Text provided:
☆ ☆ ☆ ☆

June 25, 2025
It’s funny. I never really think about actually having a conversation about loss. It isn’t that I avoid it, but I guess maybe I do. I tend to gloss over it in a way. I was raised in a way that if there was a tricky topic, we just typically avoided it. That is a complex concept to shake. Tonight on Spaces, we aim to talk about “Life Beyond Love.”
In short, it has been traumatizing. I have to say that is probably due to being widowed at almost 19. Well, that was the first time. I was far too young even to have been married, to be honest. I wish I had listened and waited. I was so very stubborn back then. I still am in a way. Robert and I got along fantastically, but at the same time, we didn’t know who we were. I had no clue who I was back then. What teen does? I will say teens tend to think they know everything. That lasts until we realize we don’t, and our parents were right about some things. For me, that was my mid-thirties. And by that time, I realized I didn’t know anything about anything.
Life after a loss like that is chaotic. Looking back now. I was in shock from the day he killed himself. I could not process the information that I was forced to process because I had no tools… no references on how to feel. So, I went into a sort of shock. I never stepped foot in that house ever again. I was numb emotionally, I still am at times, and I shut down. At the same time, I did my best to portray that I was normal. I was not. I was going through the motions of living but not living. I don’t even recall when the funeral was, I just glided through all of that numb. I don’t even remember picking out the coffin or much of the service. I do know I stayed at the gravesite till they finished burying him. I couldn’t believe he was gone and unprepared to accept that. I may have stayed a bit after it was a foggy time for me. I tried to throw myself into my friends. I put on a good show because I looked like I was ok from the outside, but I was far from okay.

☆ ☆ ☆ ☆

Recorded information:
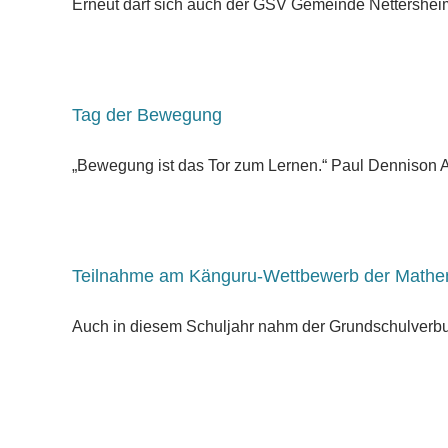
Erneut darf sich auch der GSV Gemeinde Nettersheim 
Tag der Bewegung
„Bewegung ist das Tor zum Lernen.“ Paul Dennison Au
Teilnahme am Känguru-Wettbewerb der Mathe
Auch in diesem Schuljahr nahm der Grundschulverbu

☆ ☆ ☆ ☆

Exercise requirements:
• a. In the post about loss, at what age was the writer widowed the first time?
• b. Pull the passage from the post about loss, starting with "In short, it" and going on through "anything about anything.".

Your written answers:
• a. The writer was widowed at almost 19.

• b.
In short, it has been traumatizing. I have to say that is probably due to being widowed at almost 19. Well, that was the first time. I was far too young even to have been married, to be honest. I wish I had listened and waited. I was so very stubborn back then. I still am in a way. Robert and I got along fantastically, but at the same time, we didn’t know who we were. I had no clue who I was back then. What teen does? I will say teens tend to think they know everything. That lasts until we realize we don’t, and our parents were right about some things. For me, that was my mid-thirties. And by that time, I realized I didn’t know anything about anything.